▸ What the exercise asks: Set the data down exactly as it stands, and keep its pictures out.

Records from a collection

◇ ◇ ◇ ◇ ◇ ◇ ◇

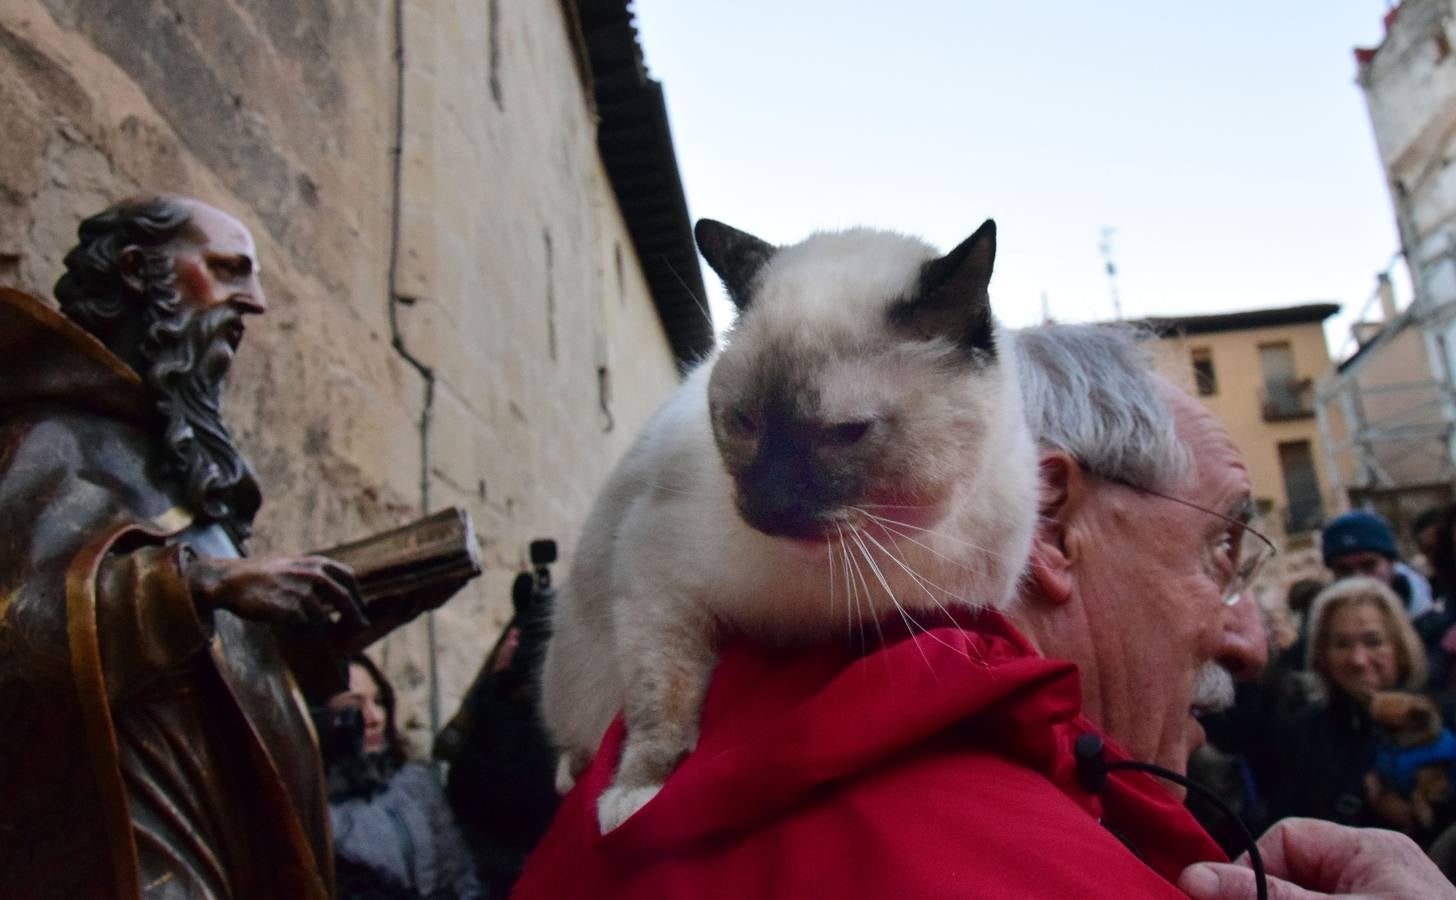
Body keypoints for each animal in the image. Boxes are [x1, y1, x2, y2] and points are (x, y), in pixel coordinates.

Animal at [541, 214, 1042, 833]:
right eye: (742, 422)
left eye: (845, 433)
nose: (768, 507)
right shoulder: (657, 585)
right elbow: (663, 701)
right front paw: (637, 796)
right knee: (580, 734)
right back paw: (572, 775)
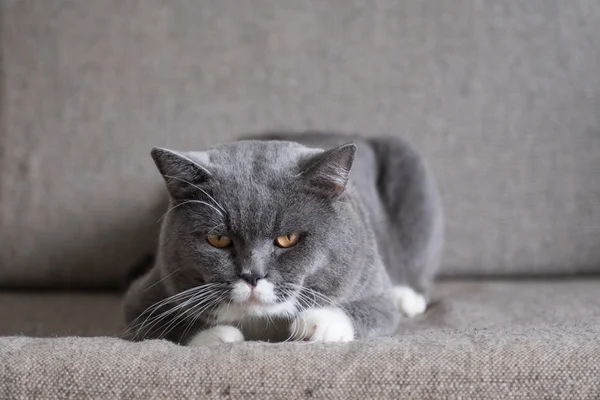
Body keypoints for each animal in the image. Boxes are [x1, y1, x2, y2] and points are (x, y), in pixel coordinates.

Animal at [122, 133, 442, 346]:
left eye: (288, 238)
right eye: (219, 239)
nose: (252, 275)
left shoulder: (372, 285)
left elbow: (377, 310)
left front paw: (318, 323)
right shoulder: (145, 294)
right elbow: (156, 322)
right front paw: (219, 336)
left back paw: (408, 297)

◇ ◇ ◇ ◇ ◇ ◇ ◇

▸ Task solution:
Body keypoints for each animal in the image. Boxes are [x1, y1, x2, y2] and points are (x, y), in pixel coordinates.

Animal at [541, 214, 1042, 833]:
right eye: (742, 422)
left eye: (845, 433)
nose: (768, 507)
right shoulder: (657, 585)
right elbow: (663, 701)
right front paw: (637, 796)
right knee: (580, 734)
right back paw: (572, 775)
Body keypoints for each animal in the image. Boxes are [x1, y1, x2, y2] and points are (x, y), in pixel coordinates.

Animal at [122, 133, 442, 346]:
left eye: (288, 238)
right eye: (219, 239)
nose: (252, 275)
left shoulder: (372, 285)
left elbow: (377, 310)
left front paw: (318, 323)
right shoulder: (145, 294)
right elbow: (156, 322)
right front paw: (219, 336)
left back paw: (408, 297)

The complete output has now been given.